▶ _Goal of the exercise_:
When you reach the line containing "right elbow: (461, 398)", begin copying, and keep copying each line exactly until the listing ends.

▶ _Task input_:
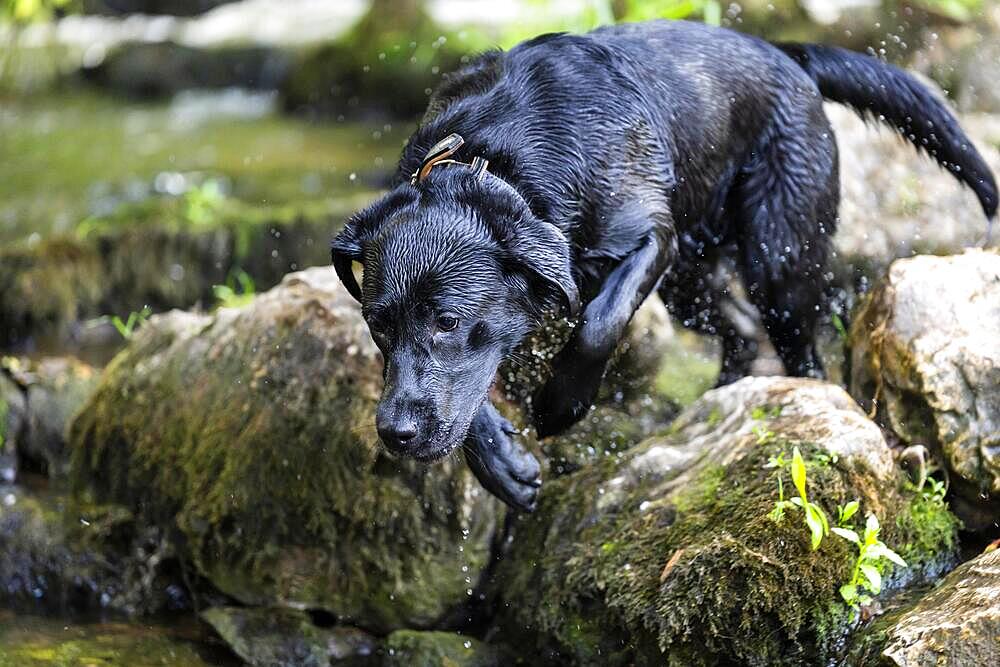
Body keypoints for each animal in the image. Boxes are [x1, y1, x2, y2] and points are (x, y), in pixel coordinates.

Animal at [332, 19, 996, 512]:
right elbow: (461, 398)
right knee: (741, 330)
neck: (490, 160)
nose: (393, 433)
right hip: (690, 286)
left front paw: (560, 405)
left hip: (778, 261)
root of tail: (785, 56)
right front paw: (503, 466)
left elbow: (598, 322)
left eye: (447, 321)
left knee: (799, 350)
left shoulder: (652, 236)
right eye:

▶ _Solution_:
right elbow: (461, 398)
right knee: (741, 330)
neck: (490, 160)
nose: (393, 433)
right hip: (690, 286)
left front paw: (560, 405)
left hip: (778, 261)
root of tail: (785, 56)
right front paw: (503, 466)
left elbow: (598, 322)
left eye: (447, 321)
left knee: (799, 350)
left shoulder: (652, 236)
right eye:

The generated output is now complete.